综合以上分析,我们认为,拉斯曼丘陵在格林威尔期经历了陆-陆碰撞,随后快速折返、等温降压,即全面抬升、剥蚀的地质演化过程。
7 结论根据上面的分析和讨论,获得如下初步认识和结论:
(1) 拉斯曼丘陵夕线石榴二长片麻岩在格林威尔期(~980Ma)的变质温压条件达到820℃/9.6kbar。

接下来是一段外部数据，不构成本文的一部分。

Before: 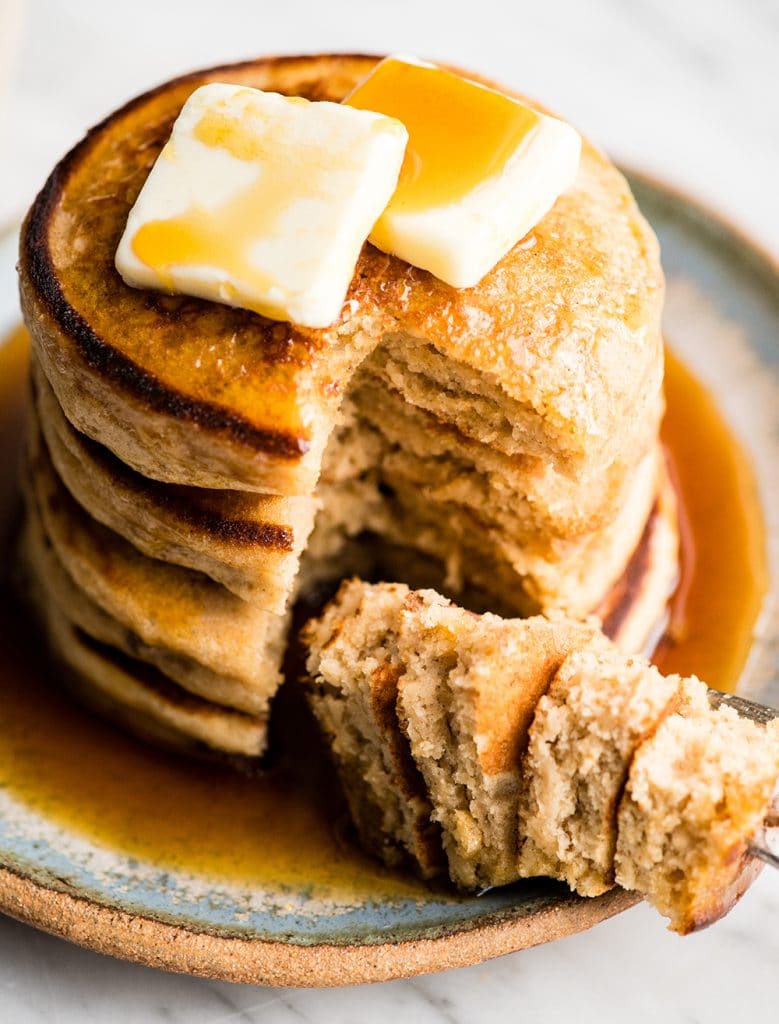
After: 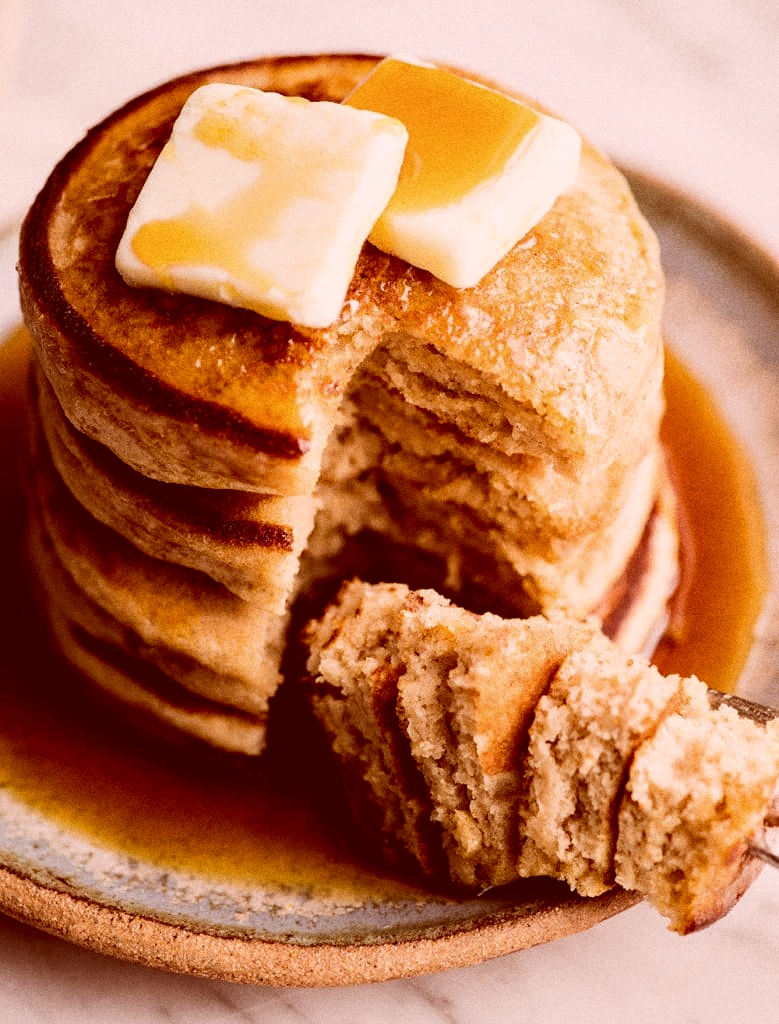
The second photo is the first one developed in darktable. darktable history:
tone equalizer: -8 EV -0.417 EV, -7 EV -0.389 EV, -6 EV -0.333 EV, -5 EV -0.222 EV, -3 EV 0.222 EV, -2 EV 0.333 EV, -1 EV 0.389 EV, +0 EV 0.417 EV, edges refinement/feathering 500, mask exposure compensation -1.57 EV, preserve details no
grain: coarseness 9.61 ISO, strength 35.62%
white balance: red 0.974, blue 1.044
exposure: exposure -0.492 EV, compensate highlight preservation false
color correction: highlights a* 9.03, highlights b* 8.71, shadows a* 40, shadows b* 40, saturation 0.8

(2) 拉斯曼丘陵夕线石榴二长片麻岩中(碎屑)岩浆锆石的LREE比变质锆石低,而HREE比变质锆石高,是区分岩浆、变质成因的锆石的有效标志之一。
(3) 拉斯曼丘陵夕线石榴二长片麻岩的原岩沉积年龄不早于1073Ma,很可能介于1073Ma和980Ma之间;物源为中元古代岩浆岩,基本为S-型花岗岩。
(4) 拉斯曼丘陵在格林威尔期经历了陆-陆碰撞,随后快速折返、剥蚀的地质演化过程。
致谢 感谢多位审稿人对初稿提出的重要修改意见。感谢中国第34次南极科学考察队对现场调查工作给予的后勤保障和大力支持。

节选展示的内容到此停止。